■ **Goal of the exercise**:
Quote all of the data exactly as given. Skip every picture it contains.

[Opening Task input section]

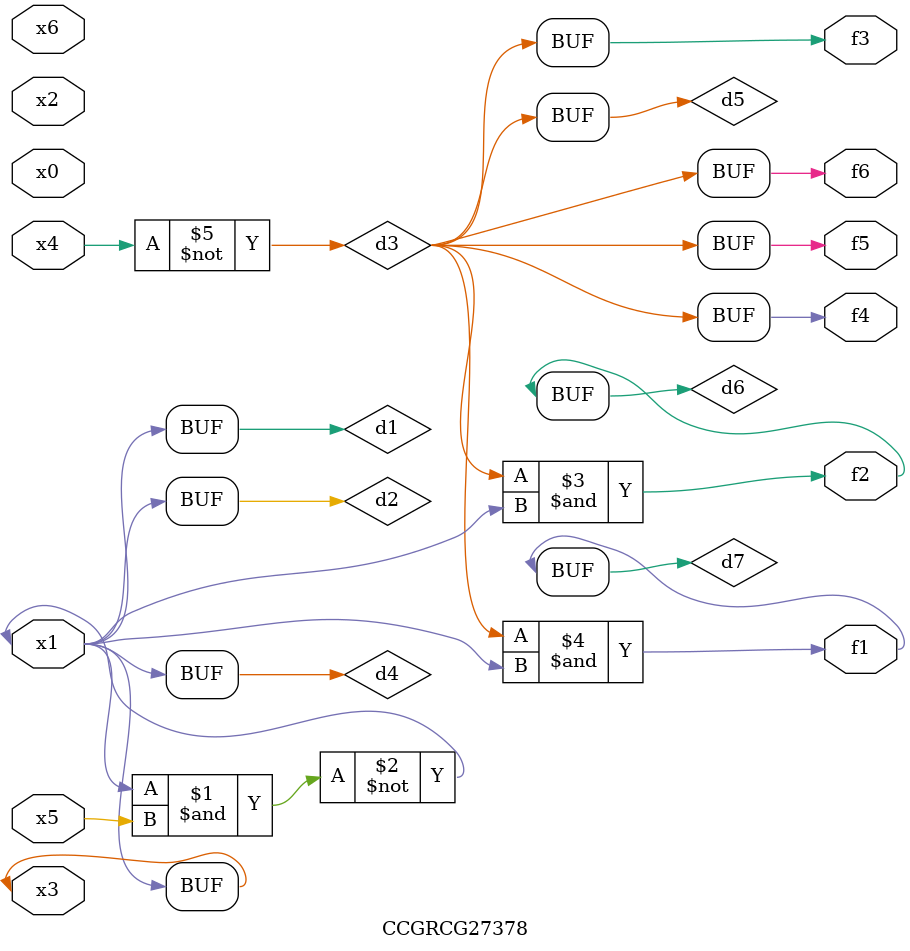
<source format=v>
module CCGRCG27378(
	input x0, x1, x2, x3, x4, x5, x6,
	output f1, f2, f3, f4, f5, f6
);

	wire d1, d2, d3, d4, d5, d6, d7;

	buf (d1, x1, x3);
	nand (d2, x1, x5);
	not (d3, x4);
	buf (d4, d1, d2);
	buf (d5, d3);
	and (d6, d3, d4);
	and (d7, d3, d4);
	assign f1 = d7;
	assign f2 = d6;
	assign f3 = d5;
	assign f4 = d5;
	assign f5 = d5;
	assign f6 = d5;
endmodule

</source>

[Closing Task input section]

■ **Solution**:
<source format=v>
module CCGRCG27378(
	input x0, x1, x2, x3, x4, x5, x6,
	output f1, f2, f3, f4, f5, f6
);

	wire d1, d2, d3, d4, d5, d6, d7;

	buf (d1, x1, x3);
	nand (d2, x1, x5);
	not (d3, x4);
	buf (d4, d1, d2);
	buf (d5, d3);
	and (d6, d3, d4);
	and (d7, d3, d4);
	assign f1 = d7;
	assign f2 = d6;
	assign f3 = d5;
	assign f4 = d5;
	assign f5 = d5;
	assign f6 = d5;
endmodule

</source>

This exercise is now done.